There is a difference in the user interaction; I just don’t think it is as subjectively linked to trust or legitimacy.

This depends on the communication being presented, but print has a longer shelf life than digital communication.

Print is seen as more trustworthy but with the time and cost elements involved it is increasingly less pursued.

Print has credibility and trustworthiness as it has the precise information that clients want. No searching website links.

I appreciate a good quality printed piece; it shows legit business status.

I think printed communications at least SEEM more trustworthy than a lot of what is found on the Internet because, often, we are not sure of the true source of information online. I believe print is more trusted because it can’t be removed/deleted after it has been delivered.

I don’t think print is more trustworthy than digital, but it is
producing positive results when integrated with digital.

I believe that printed materials have a deeper connection to us as humans and resonate in our brains much faster than digital. It’s important to make them meaningful and sustainable when at all possible.

I guess there is some additional credibility that comes along with print. In this world of digital where ‘fake news’ seems to be a trend, I can see how print might be taken a bit more
seriously. The permanence of it lends itself to that more easily.

If someone goes to the expense of printing over shooting off an email (which can be costly too, but people do not associate it with great cost) the recipient generally feels value as well as legitimacy and trustworthiness.

I think printed material still has the edge over digital printing. People still like to feel, smell and hold printed material. I guess this would be especially true of baby boomers.

For the seasoned marketing professional there is nothing that can truly replace the feel and experience of handling a printed material.
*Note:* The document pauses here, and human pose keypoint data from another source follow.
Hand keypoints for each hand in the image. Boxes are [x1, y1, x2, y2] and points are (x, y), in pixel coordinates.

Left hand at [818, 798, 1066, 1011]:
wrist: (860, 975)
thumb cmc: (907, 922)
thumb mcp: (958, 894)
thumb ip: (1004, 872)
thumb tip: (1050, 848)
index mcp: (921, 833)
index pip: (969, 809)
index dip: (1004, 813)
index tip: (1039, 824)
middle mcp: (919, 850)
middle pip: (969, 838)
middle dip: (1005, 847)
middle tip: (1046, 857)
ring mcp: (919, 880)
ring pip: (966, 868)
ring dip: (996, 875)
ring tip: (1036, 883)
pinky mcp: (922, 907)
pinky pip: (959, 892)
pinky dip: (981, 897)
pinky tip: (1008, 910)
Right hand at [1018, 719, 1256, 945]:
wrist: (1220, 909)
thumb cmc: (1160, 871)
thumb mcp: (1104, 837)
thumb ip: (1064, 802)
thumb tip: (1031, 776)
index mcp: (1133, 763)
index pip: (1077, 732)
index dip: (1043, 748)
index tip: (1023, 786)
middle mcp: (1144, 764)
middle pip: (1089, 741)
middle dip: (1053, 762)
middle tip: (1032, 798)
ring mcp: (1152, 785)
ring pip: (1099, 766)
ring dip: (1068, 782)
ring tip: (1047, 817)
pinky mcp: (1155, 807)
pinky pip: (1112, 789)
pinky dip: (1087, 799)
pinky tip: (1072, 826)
All age groups have a certain innate mistrust of digital — either due to lack of familiarity, to stories of identity theft and phishing, or even to their techno-savvy allowing them to understand just how changeable and dangerous the digital world can be. A lot of this is perception, but perception often becomes reality. Until this changes, print will be more credible.
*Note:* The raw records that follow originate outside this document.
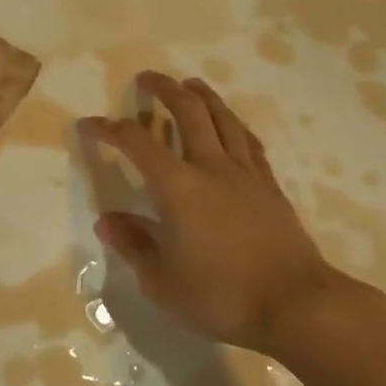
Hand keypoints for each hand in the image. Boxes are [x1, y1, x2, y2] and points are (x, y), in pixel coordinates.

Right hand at [81, 72, 351, 356]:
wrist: (296, 306)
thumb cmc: (221, 297)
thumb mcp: (161, 282)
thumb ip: (133, 245)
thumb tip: (107, 221)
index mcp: (177, 187)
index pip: (136, 142)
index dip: (109, 129)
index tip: (89, 124)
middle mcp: (210, 167)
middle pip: (188, 112)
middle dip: (164, 90)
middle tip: (146, 78)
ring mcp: (245, 174)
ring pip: (223, 118)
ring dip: (202, 96)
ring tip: (189, 84)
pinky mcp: (269, 187)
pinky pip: (249, 142)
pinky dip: (233, 124)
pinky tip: (231, 123)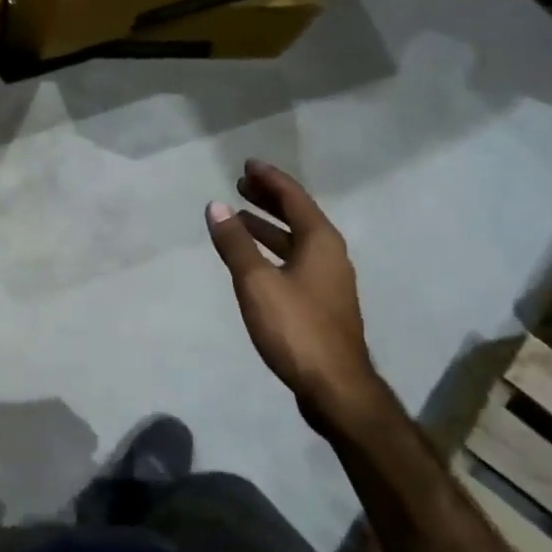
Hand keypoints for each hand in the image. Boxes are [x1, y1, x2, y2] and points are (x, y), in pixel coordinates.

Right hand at [205, 161, 388, 429]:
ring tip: (239, 219)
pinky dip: (273, 250)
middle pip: (298, 216)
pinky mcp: (321, 302)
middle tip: (241, 185)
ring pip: (296, 241)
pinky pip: (295, 261)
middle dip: (269, 199)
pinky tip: (254, 260)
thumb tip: (216, 206)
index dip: (270, 179)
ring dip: (268, 227)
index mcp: (320, 242)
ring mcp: (328, 280)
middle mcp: (330, 254)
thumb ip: (235, 244)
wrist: (334, 386)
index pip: (293, 198)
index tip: (248, 164)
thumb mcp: (257, 282)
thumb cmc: (295, 328)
I think the trouble with online media, specifically the advertising, is that it is more invasive to users in the online space, creating a block between user and content. Print is more stable, passive and respectful about letting the user decide where to put his or her attention, and this behavior has built up over generations.

Print is effective at building confidence and relationships, especially for more expensive purchases such as cars.

Trust and credibility are not necessarily preferred in print form. Trust and credibility come with quality of work. I always check a firm’s background on the web whether I initially am contacted via print or web.

I see no connection between the media that delivers the message, and the degree of trust or credibility. As far as I’m concerned, trust and credibility are a function of the content, imagery, copy and design of the message, not the delivery system.